Merci de bien vouloir me laisser terminer. Vous me permettrez de ne pas vous servir la soupe et de vous faire une réponse franche.

Les filières avancent effectivement, à des marches différentes, vers la compétitivité. Il arrivera un moment, plus ou moins proche selon leur secteur et les types de projet qu'elles choisiront de développer, où elles pourront se passer de subventions. Une autre forme de régulation que le tarif d'achat, de type garantie plancher, sera peut-être alors mise en place.

Dans le solaire, pour le photovoltaïque au sol, nous ne sommes plus très loin de ce moment. Nous devrions y arriver d'ici deux à cinq ans, en fonction de la nature des projets, mais aussi de la taille de ceux qui seront choisis, les plus gros étant les moins coûteux.
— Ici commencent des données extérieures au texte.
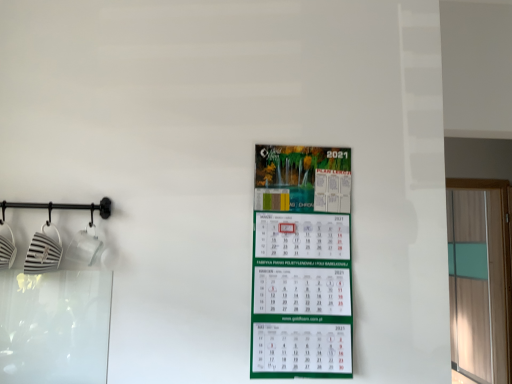
Question: Considering the relative positions of transparent glass door at right and green matte calendar at center in the image provided, is transparent glass door at right to the right of green matte calendar at center from the viewer's perspective?

Choices:
 (A) yes
 (B) no

Answer: (A)

Question: Is transparent glass door at right looking in the opposite direction of green matte calendar at center?

Choices:
 (A) no
 (B) yes

Answer: (A)

Question: Considering the relative sizes of transparent glass door at right and green matte calendar at center in the image provided, is transparent glass door at right wider than green matte calendar at center?

Choices:
 (A) yes
 (B) no

Answer: (A)

Question: From a real-world perspective, is transparent glass door at right on top of green matte calendar at center?

Choices:
 (A) no
 (B) yes

Answer: (A)

Question: Can green matte calendar at center be found inside transparent glass door at right?

Choices:
 (A) no
 (B) yes

Answer: (A)

Question: Can you confirm if transparent glass door at right is smaller than green matte calendar at center?

Choices:
 (A) no
 (B) yes

Answer: (A)

Question: Is green matte calendar at center placed right next to transparent glass door at right?

Choices:
 (A) no
 (B) yes

Answer: (A)

Question: Does green matte calendar at center lie in front of transparent glass door at right?

Choices:
 (A) yes
 (B) no

Answer: (A)

Question: Can you confirm if green matte calendar at center is shorter than transparent glass door at right?

Choices:
 (A) no
 (B) yes

Answer: (B)

Question: From the image's perspective, would you say green matte calendar at center is shown under transparent glass door at right?

Choices:
 (A) no
 (B) yes

Answer: (A)

Question: Considering the relative sizes of green matte calendar at center and transparent glass door at right in the image provided, is green matte calendar at center smaller than transparent glass door at right?

Choices:
 (A) yes
 (B) no

Answer: (A)

Question: Is green matte calendar at center further to the viewer compared to transparent glass door at right?

Choices:
 (A) yes
 (B) no

Answer: (B)

Question: Is point (456, 299) positioned closer to the camera than point (338, 273)?

Choices:
 (A) farther
 (B) closer

Answer: (A)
Dans le bâtiment, il faudra attendre plus longtemps, les coûts d'implantation étant plus élevés. Dans l'éolien, les appels d'offres seront un bon indicateur, mais nous n'en aurons pas besoin probablement d'aides pour le repowering. L'éolien en mer dépendra beaucoup des endroits et du vent. Comme dans d'autres pays, le nombre de parcs pour lesquels aucune subvention ne sera nécessaire pourrait rapidement augmenter en France. Seuls les appels d'offres le diront. Quand l'éolien en mer aura atteint un coût peu élevé, des appels d'offres inverses seront organisés : l'État, propriétaire du domaine public maritime, demandera aux acteurs d'installer un champ à tel ou tel endroit, et touchera des redevances.

Cette question nécessite donc un pilotage fin. On ne peut pas décider de manière uniforme d'arrêter les subventions dans tous les secteurs. Le jour où cela paraîtra possible pour l'un d'eux, un cadre clair et lisible devra être donné aux acteurs afin d'éviter les phénomènes de précipitation visant à profiter au maximum des subventions publiques.

Nous devons prendre garde à ne pas interrompre trop tôt les subventions, ce qui nuirait aux dynamiques des filières et les empêcherait d'émerger. Il est difficile, quand une filière a été stoppée dans son développement, de la faire redémarrer. Veillons à ne pas nous retrouver dans une situation où nous ne saurions plus faire notre mix électrique et où nous aurions mis tous nos oeufs dans un seul panier, celui du nucléaire. Le nucléaire a toute sa place dans la réflexion, mais il doit se concevoir dans un ensemble de filières et dans le cadre d'un mix équilibré.

Ceux qui seront en charge de la prochaine PPE seront directement confrontés à ces questions. Quand et comment arrêter les dispositifs de subvention ? De manière transitoire ou avec une garantie des prix en cas de circonstance exceptionnelle, l'effondrement du marché par exemple ?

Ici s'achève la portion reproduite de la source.